Для историописания Дройзена наряду с уже названными естественными предпосылками, такими как тесная связь с классическим образованием и ярко выраженная музыкальность, надо принять во внимание еще его происхождение из семьи протестантского проповедника, решительный прусский патриотизм, наложившие сильнейший отпечаток на его натуру. Однако протестантизм Дройзена никоим образом не был узким или ортодоксальным, и потому будет более правильным вместе с Фридрихом Майнеке говорить об определении творческого духа Дройзена полярным противоположением между "универсальным мировым воззрением и национально-государственным идеалом". [9] Meinecke Fr. I. G. Droysen. Sein Briefwechsel und seine Geschichtsschreibung // Historische Zeitschrift. Bd 141. 1930. S. 249–287.
Новая оценка Александра Великого и последующих столетий покоится у Дройзена на сочетании ярко выраженных личных, религиозных и политических установок, которые запечатлела его переписка тех лет. Общее личное суждение его об историческом процессе можно обозначить как признание за историческим прогрессом активного, решающего начала. В 1834 г. Дройзен писал об этом известному филологу Велькеру: "Вы уже знаете, что я являюсь поклонником движения и прогресса; моей страстью является Цезарь, а не Катон, равно как Александр, а не Демосфен. Я готов признать все добродетели, нравственность и личную порядочность за людьми старой традиции, но дух времени был не за ними. Ни Катон, ни Демосфен не понимали своего времени, не постигали развития, неудержимого движения вперед, и историк, как я думаю, обязан избрать этот дух времени в качестве главной точки, чтобы оттуда обозревать все остальное, поскольку оно концентрируется в этом начале". [10] Droysen 1. G. Briefwechsel / Hrsg. von R. Hubner. Bd I. 1929. S. 66 f.

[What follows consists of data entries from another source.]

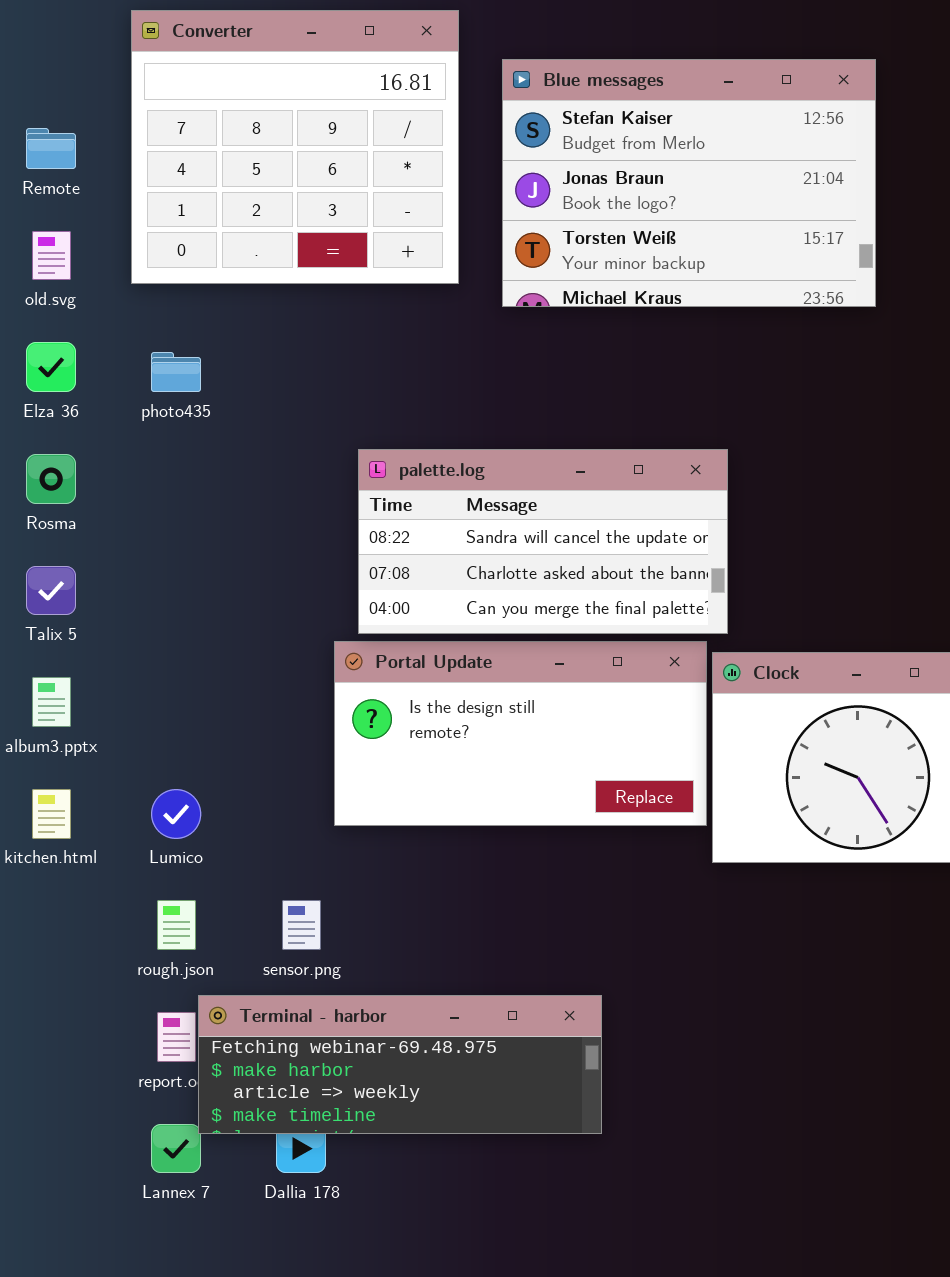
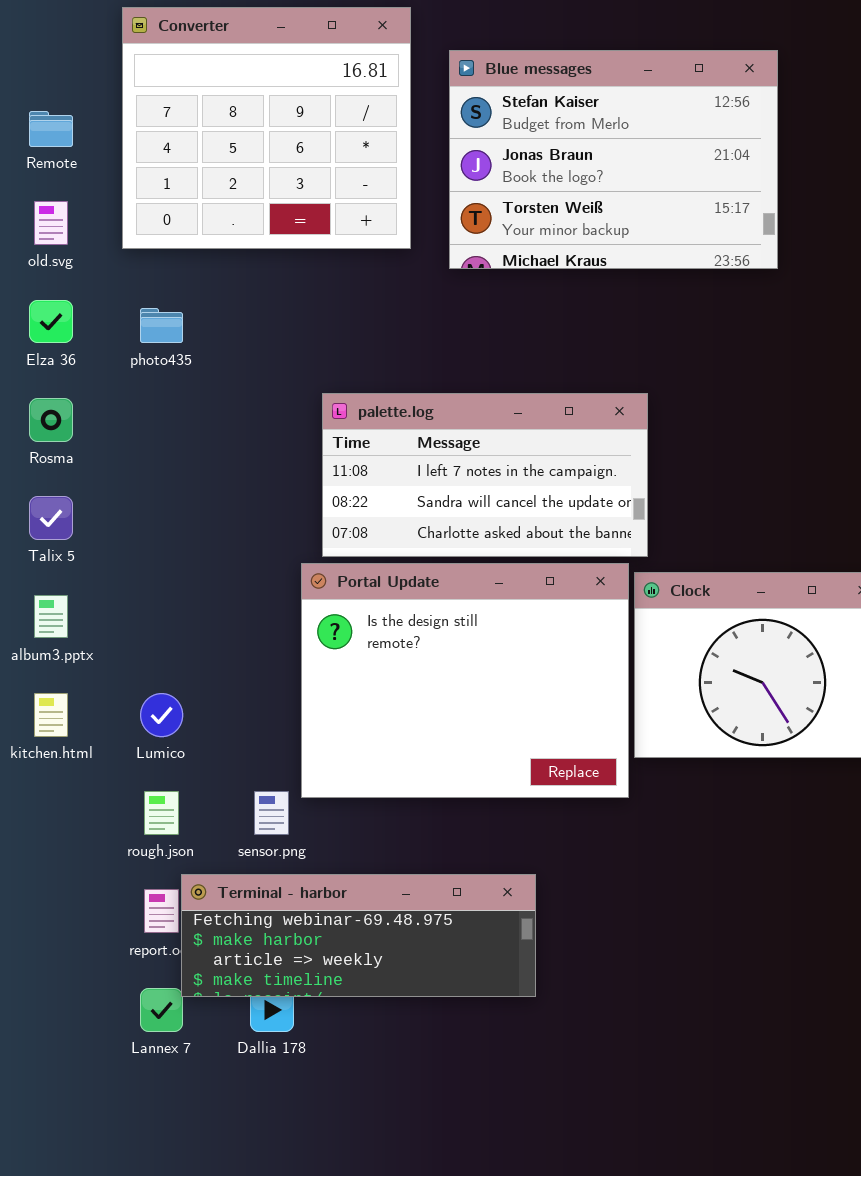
palette.log: [358,449,728,634] -> [322,393,648,557], scrolled up 1 row
Portal Update: [334,641,707,826] -> [301,563,629,798], resized

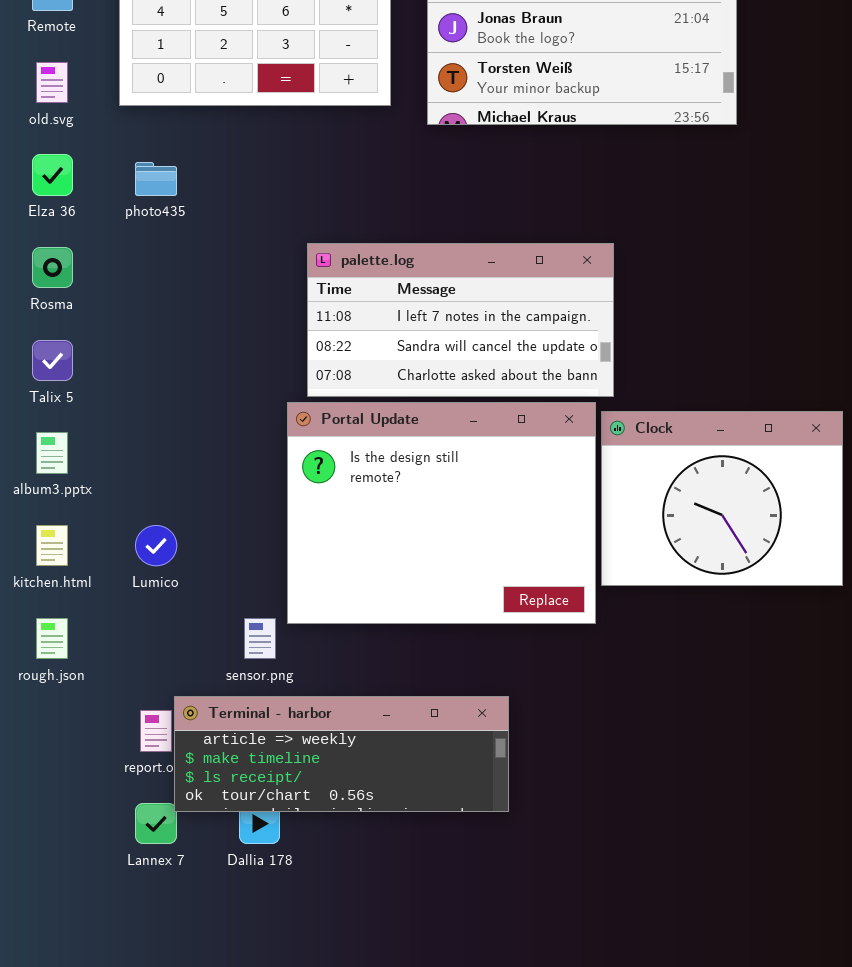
rough.json: [144,791,179,835] -> [36,618,68,659], moved
Terminal - harbor: [181,874,536,997] -> [174,696,509,812], scrolled down 2 rows

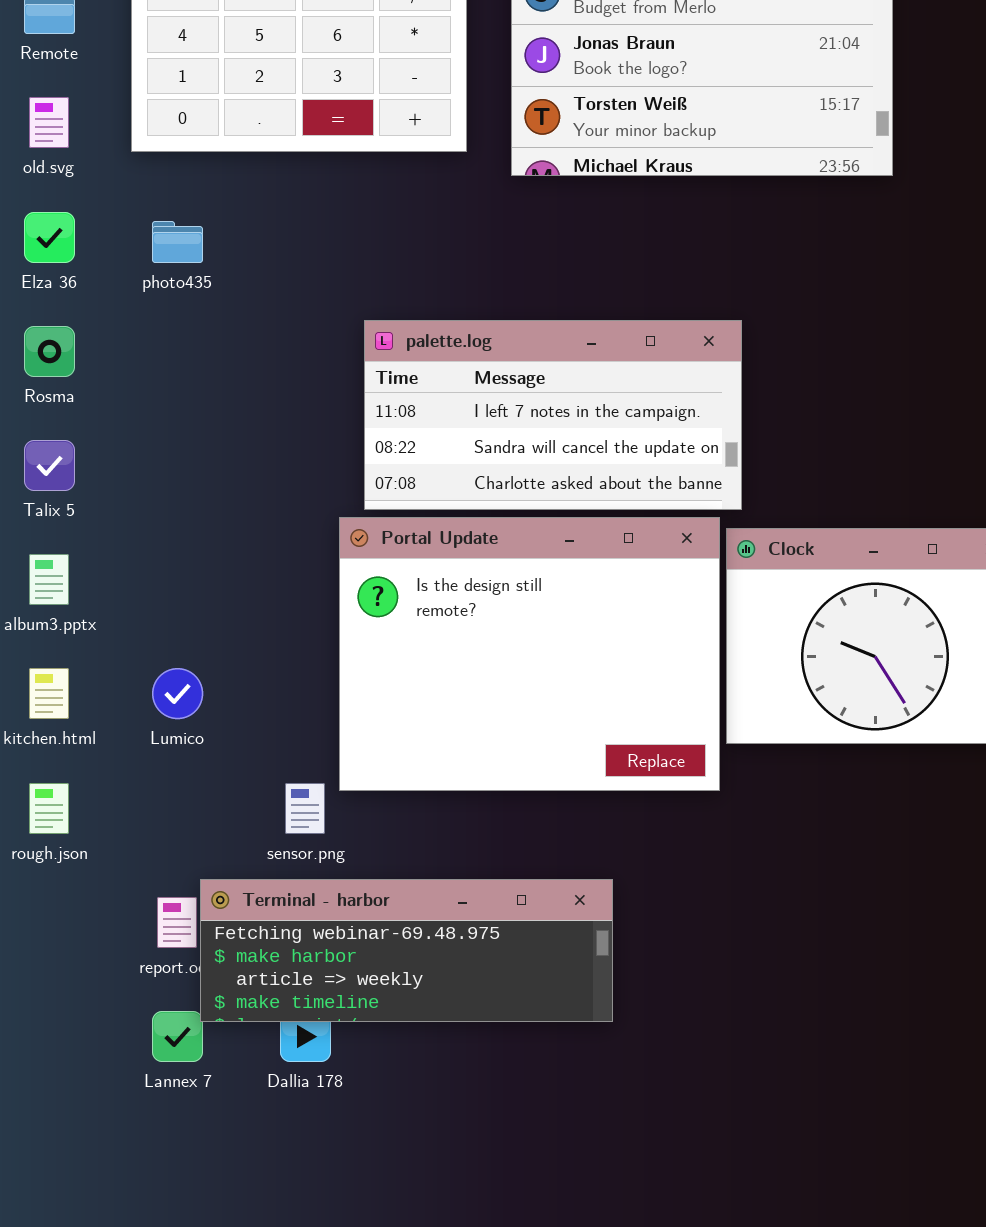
Terminal - harbor: [174,696,509,812] -> [200,879,613,1022], scrolled up 2 rows

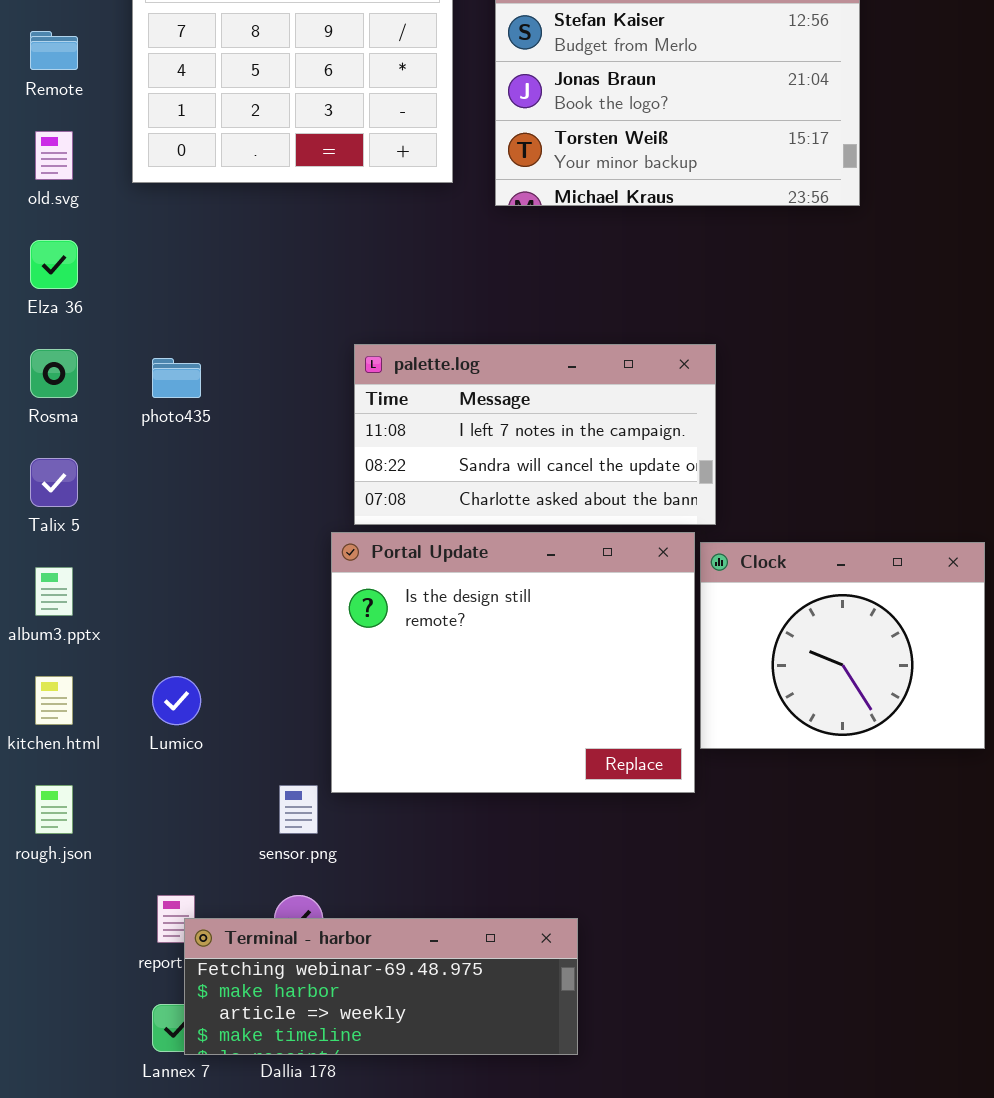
photo435: [152,221,203,263] -> [152,358,201,398], moved
Terminal - harbor: [200,879,613,1022] -> [184,918,578,1055], moved

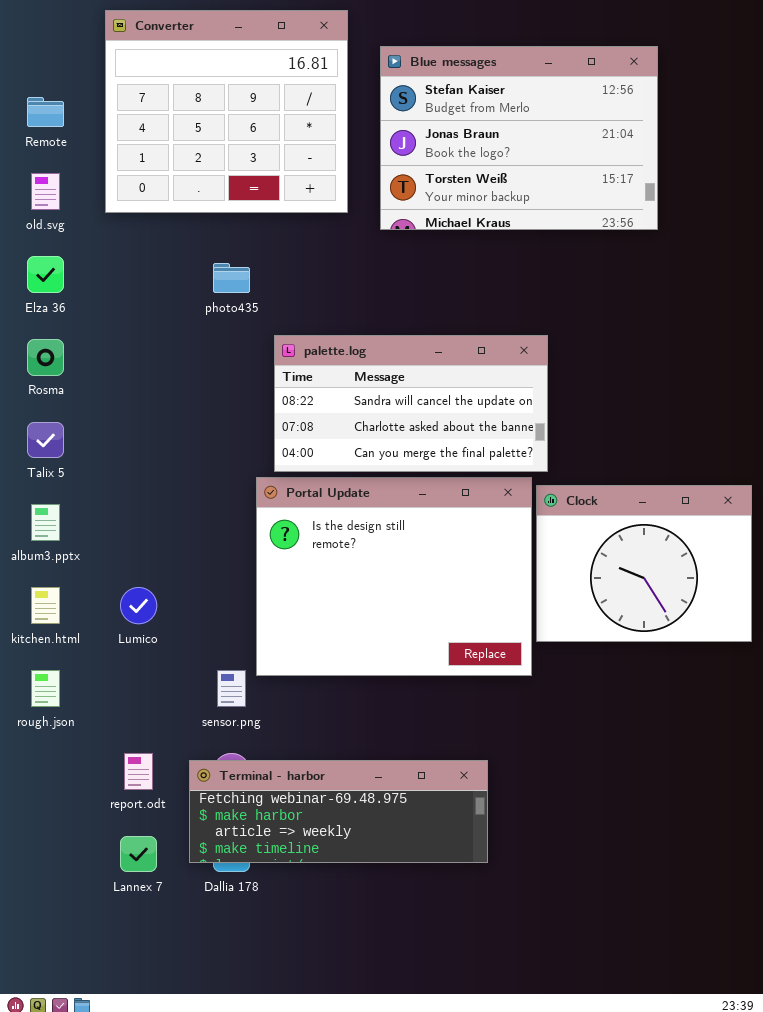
palette.log: [354,344,716,525] -> [274,335,548,472], scrolled down 1 row
photo435: [152,358,201,398] -> [213,263,250,293], moved
Terminal - harbor: [184,918,578,1055] -> [189,760,488,863], moved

Это признание движения и прогресса соединялось у Дройзена с религиозным убеждением, что Бог, как он писал об этом неизвестному адресату в 1836 г., "ни в какое время не остается без свидетельства своей воли" и что "столетия, подготовлявшие место для его милости и откровения, должны содержать нечто большее, чем упадок, грехи и безбожие". [11] Ibid. S. 108.
И так как возникновение христианства было для Дройзена поворотным пунктом человеческой истории, то он определял историю времени после Александра как движение в эту сторону и этим дал названному историческому периоду новое освещение.
К указанным общеисторическим и религиозным суждениям добавлялась еще одна особенная политическая установка, которую Фридрих Майнеке обозначил как "оправдание монархо-милитаристского принципа". Нет никакого сомнения в том, что читатели Дройзеновой "Истории Александра Великого" в неприкрытом осуждении убогого, обанкротившегося мира крошечных греческих государств и в возвеличении македонской военной державы легко обнаруживали отражение испытаний и надежд их собственной действительности. Впрочем, аналогия между объединением Греции, осуществленным благодаря Филиппу II, и объединением Германии благодаря усилиям Пруссии еще сильнее была подчеркнута во втором издании книги об Александре, вышедшем в 1877 г. Как бы то ни было, теперь, после исследований Арнальдо Момильяно, [12] Momigliano A. 1) Genesi storica e funzione attuale del concetto di Ellenismo // Contributo alia storia degli studi classici. Roma, 1955. P. 165–193; 2) Per il centenario dell' Alessandro Magno di I. G. Droysen // Ibid. P. 263–273.
надо признать, что уподобление Прусского государства Македонии не было открытием Дройзена. Уже в 1758 г., во времена союза между Англией и Пруссией, в предисловии к своей истории жизни и правления Филиппа II Томас Леланд сделал признание, что, когда он писал о Филиппе, он думал о Фридрихе Великом. А в 1789 г. Джон Джиллиес, наоборот, рассмотрение правления Фридриха II дополнил параллелью с Филиппом II Македонским.